Au fil de la messe : Saint, Saint, Saint !

Le Très-Haut devient le Très-Bas

La préface qui introduit la Prière Eucharistique s’achève invariablement avec le triple « Sanctus » latin, le « Trisagion » grec ou notre trois fois « Saint » français. Un refrain que nous sommes invités à chanter avec « les anges, les archanges et toutes les puissances d’En-Haut ».

Un langage bien mystérieux dont la référence biblique ne fait aucun doute. Ce chant reprend textuellement le cri que se lancent les Séraphins, ces serpents ailés et enflammés qui se tiennent au-dessus du trône de Dieu. C’est du moins ainsi que le voit et l’entend Isaïe dans un vision célèbre où lui est aussi notifiée sa mission prophétique (Isaïe 6,1-3).

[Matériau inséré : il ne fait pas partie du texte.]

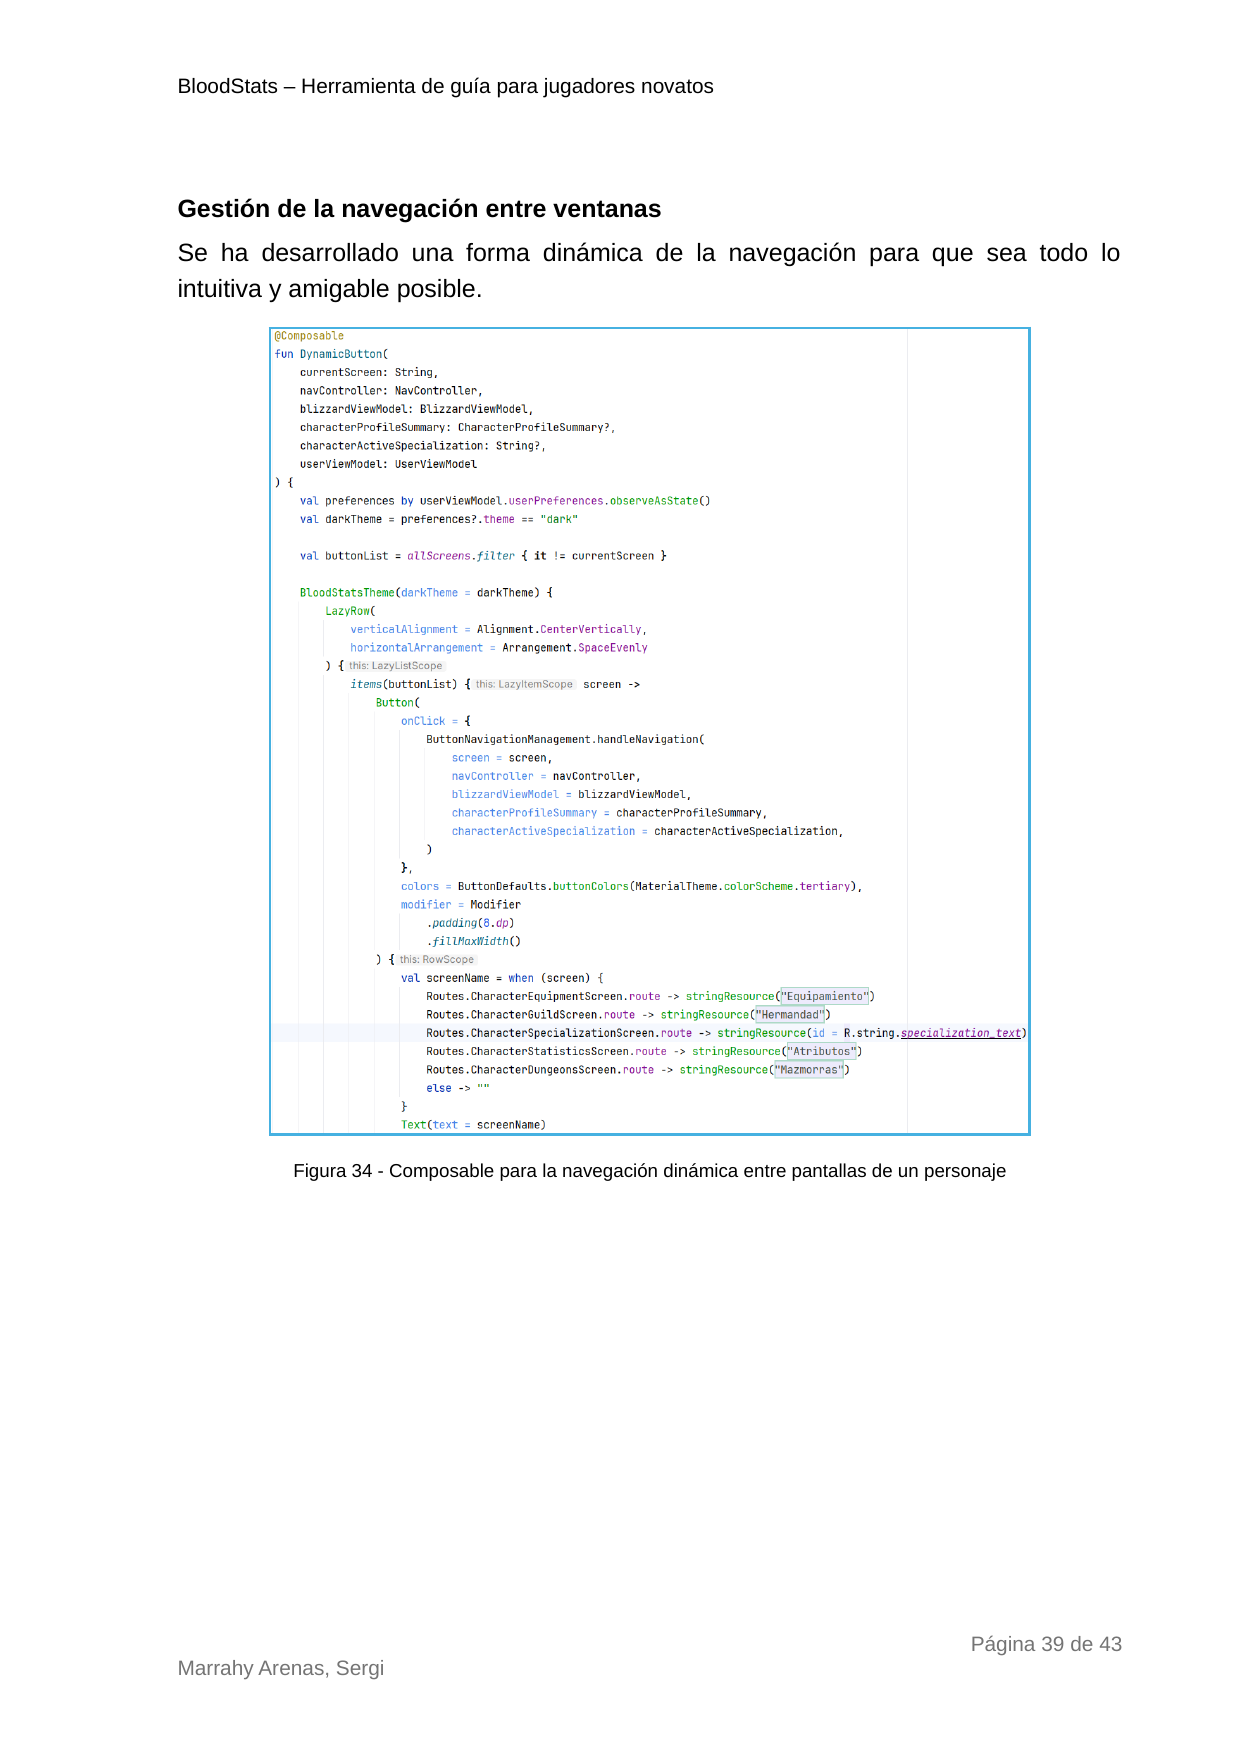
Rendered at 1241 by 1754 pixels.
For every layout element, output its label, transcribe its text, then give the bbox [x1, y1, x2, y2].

text Se ha desarrollado una forma dinámica de la navegación para que sea todo lo intuitiva y amigable posible. [177, 238, 1122, 303]
subtitle Gestión de la navegación entre ventanas [177, 194, 1122, 223]
text Figura 34 - Composable para la navegación dinámica entre pantallas de un personaje [177, 1160, 1122, 1181]
picture [271, 329, 1028, 1133]
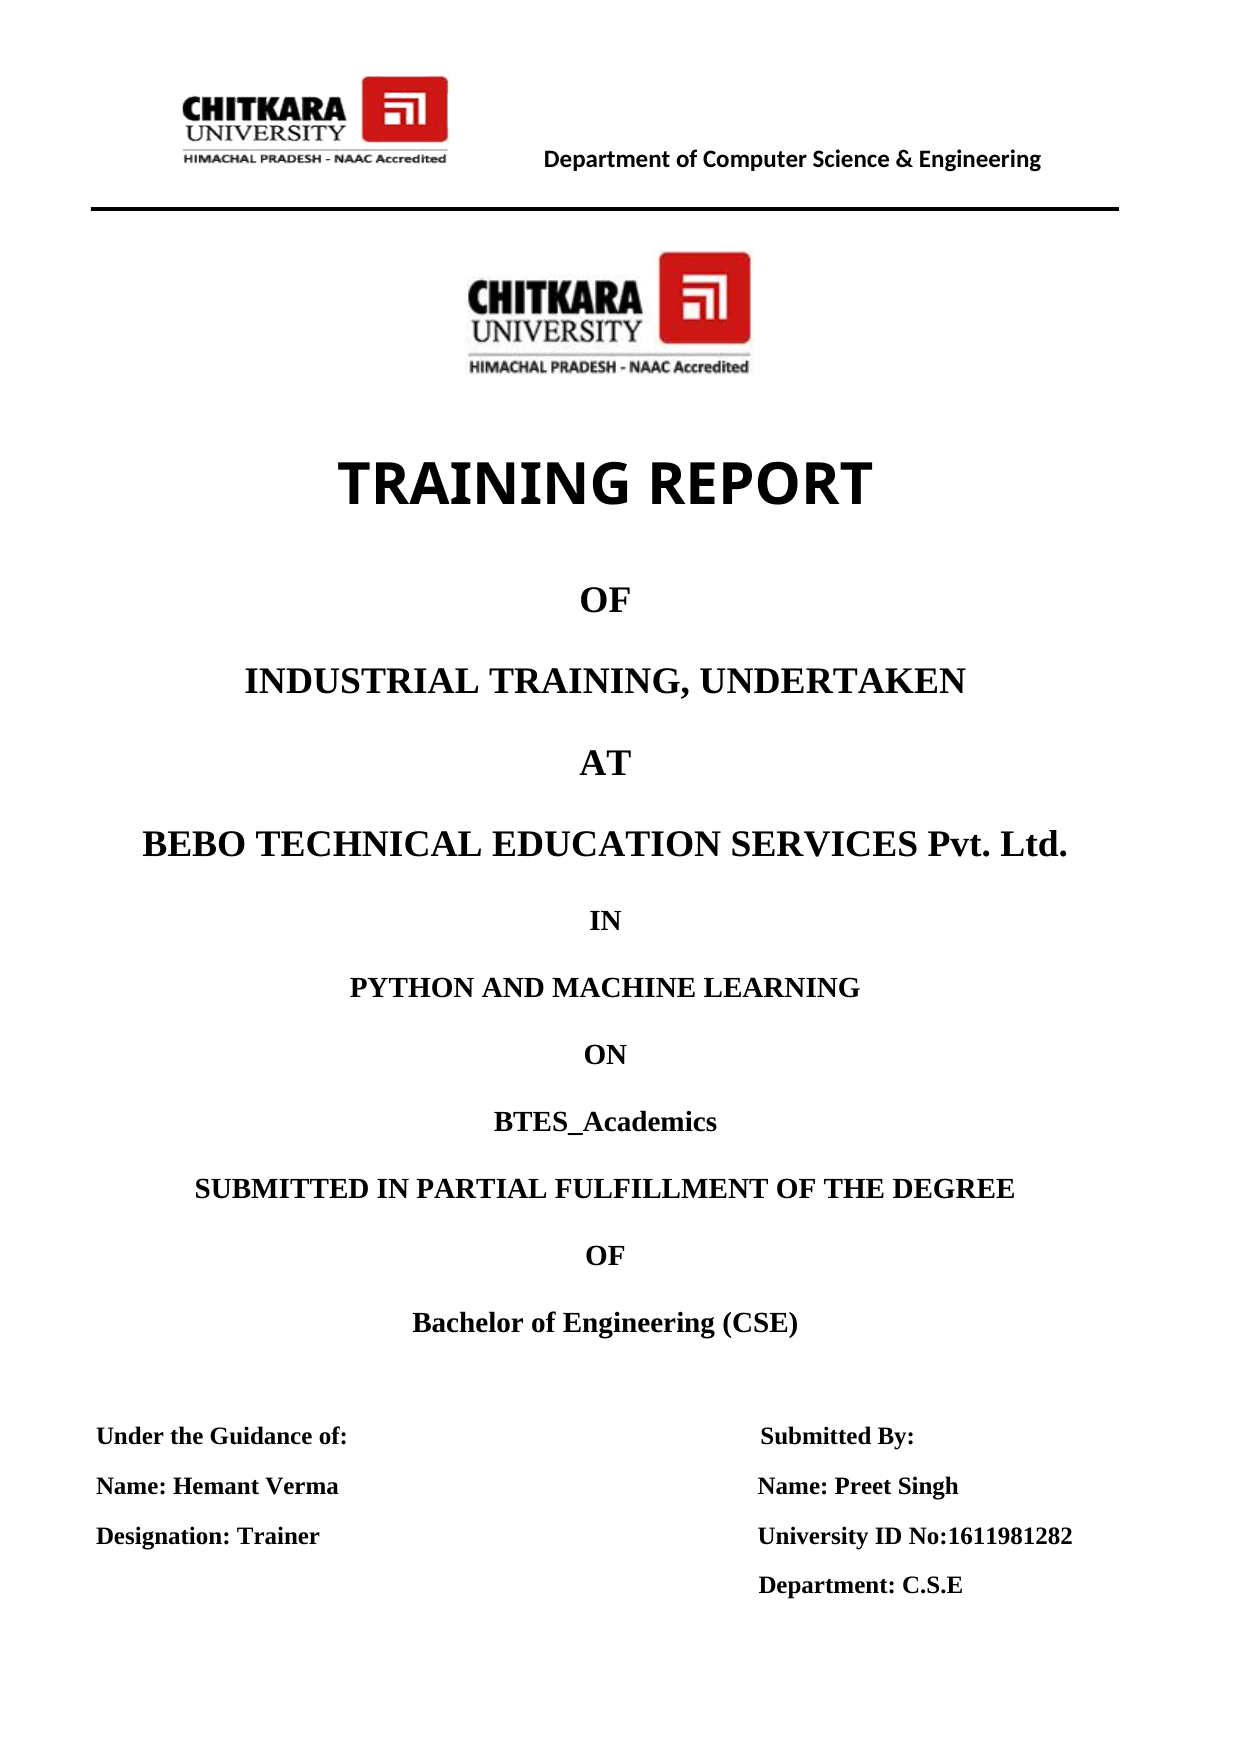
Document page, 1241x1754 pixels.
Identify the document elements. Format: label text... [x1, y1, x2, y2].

picture [168, 75, 454, 168]
text Name: Hemant Verma Name: Preet Singh [96, 1471, 1117, 1500]
picture [90, 207, 1119, 211]
text BTES_Academics [96, 1104, 1114, 1137]
text SUBMITTED IN PARTIAL FULFILLMENT OF THE DEGREE [96, 1171, 1114, 1204]
text Designation: Trainer University ID No:1611981282 [96, 1521, 1117, 1549]
text Under the Guidance of: Submitted By: [96, 1421, 1117, 1450]
text PYTHON AND MACHINE LEARNING [96, 970, 1114, 1003]
text OF [96, 1238, 1114, 1271]
text Department: C.S.E [96, 1571, 1117, 1599]
text BEBO TECHNICAL EDUCATION SERVICES Pvt. Ltd. [96, 822, 1114, 865]
text ON [96, 1037, 1114, 1070]
text TRAINING REPORT [96, 442, 1114, 521]
text Department of Computer Science & Engineering [544, 143, 1117, 173]
text AT [96, 740, 1114, 783]
text INDUSTRIAL TRAINING, UNDERTAKEN [96, 659, 1114, 702]
text Bachelor of Engineering (CSE) [96, 1305, 1114, 1338]
text IN [96, 903, 1114, 936]
text OF [96, 577, 1114, 621]
picture [453, 250, 757, 380]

Une façon d’exprimer que Dieu est inaccessible, même si sa gloire, comme « la traine de son manteau » (Isaïe 6,1), remplit le Temple.

Pas seulement le Temple, mais encore l’« univers ». Traduction bien faible de l’épithète «  Sabaoth » qui suit la triple acclamation des Séraphins.Appliquée à Dieu, cette expression laisse entendre que Dieu est le « Seigneur des armées ». La messe latine a repris tel quel le mot hébreu sans prétendre le traduire. Pudique ou timorée, la messe française préfère une interprétation adoucissante. C’est ainsi que le Seigneur des armées devient  le Seigneur de l’univers.

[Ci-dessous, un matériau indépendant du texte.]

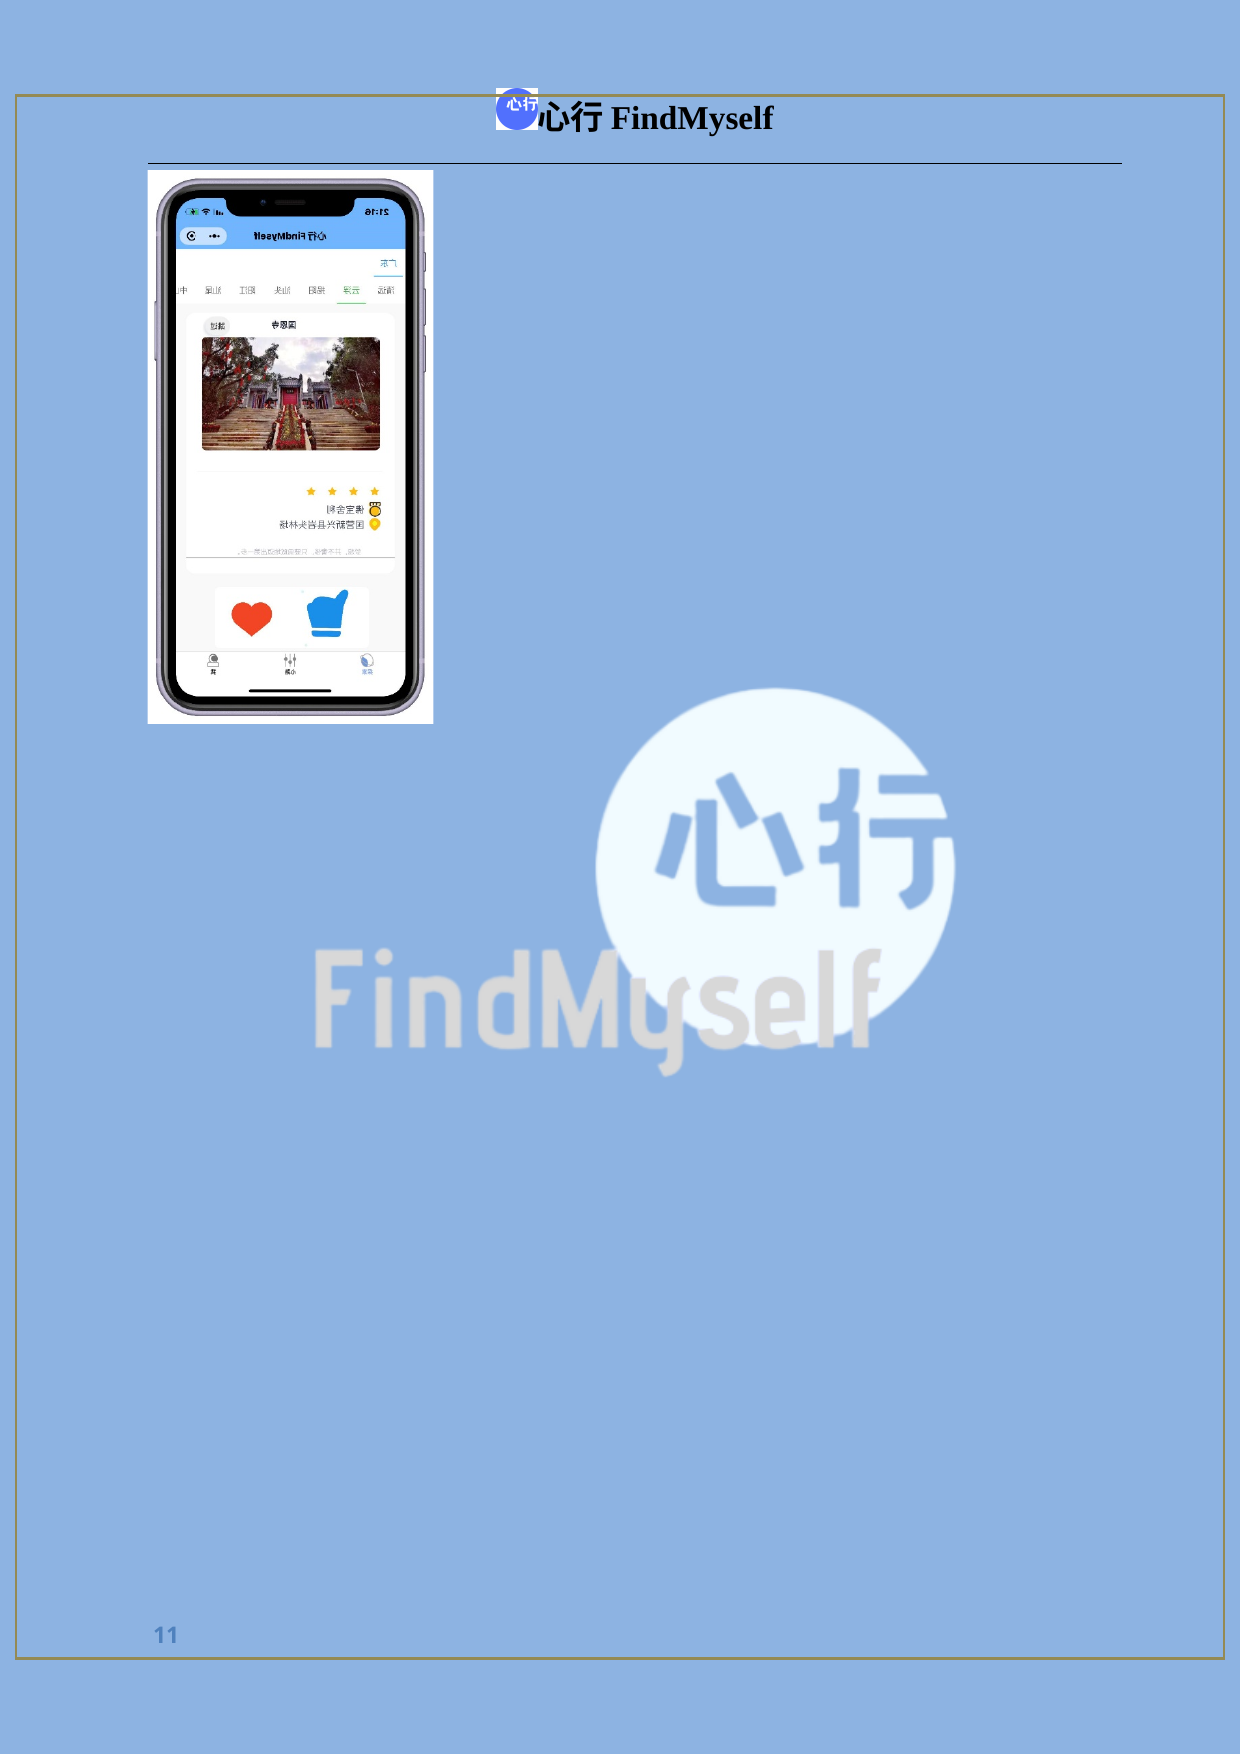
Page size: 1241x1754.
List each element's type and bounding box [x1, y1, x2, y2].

picture [496, 97, 538, 130]
picture [496, 88, 538, 94]
picture [147, 170, 434, 724]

Il ne faut pas savoir lire pour ignorer que la Bible juive que nous avons héritée invoque souvent le Seigneur comme un guerrier qui vole au secours de son peuple en danger ou du juste persécuté. Jésus lui-même en est convaincu. Au moment d’être arrêté, il renonce à faire appel aux « douze légions d’anges » que son Père pourrait mobiliser pour le délivrer (Matthieu 26, 53). Il s’agit précisément d’une armée « invisible » formée  par des cohortes de créatures spirituelles. Autant de signes de la puissance divine dont les manifestations n’englobent pas seulement la terre habitée, mais tous les univers sortis de sa main.

Le Dieu Sabaoth est aussi celui qui est trois fois saint. Autrement dit, pur, séparé, sans souillure, inapprochable. « Sacré », comme le traduit André Chouraqui. Donc, un Dieu éloigné du commun des mortels, sans partage avec eux.

Il est paradoxal de chanter ce Dieu transcendant alors que nous nous apprêtons à faire mémoire du corps crucifié et du sang répandu de son Fils.      « De condition divine, le Christ prit la condition d’esclave, devenant semblable aux hommes » (Phlippiens 2,7).  A la messe, comme sur la croix, le Très-Haut devient le Très-Bas.